● Your task: The answer should be every line below, repeated exactly, with the images left out.

● Exercise data:
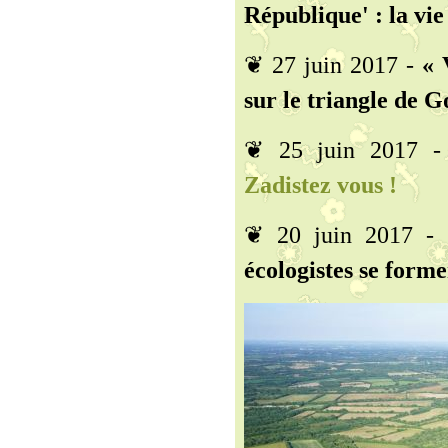
République' : la vie
❦ 27 juin 2017 -
« 
sur le triangle de G
❦ 25 juin 2017 
Zadistez vous !
❦ 20 juin 2017 -
écologistes se form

● Task result:
République' : la vie
❦ 27 juin 2017 -
« 
sur le triangle de G
❦ 25 juin 2017 
Zadistez vous !
❦ 20 juin 2017 -
écologistes se form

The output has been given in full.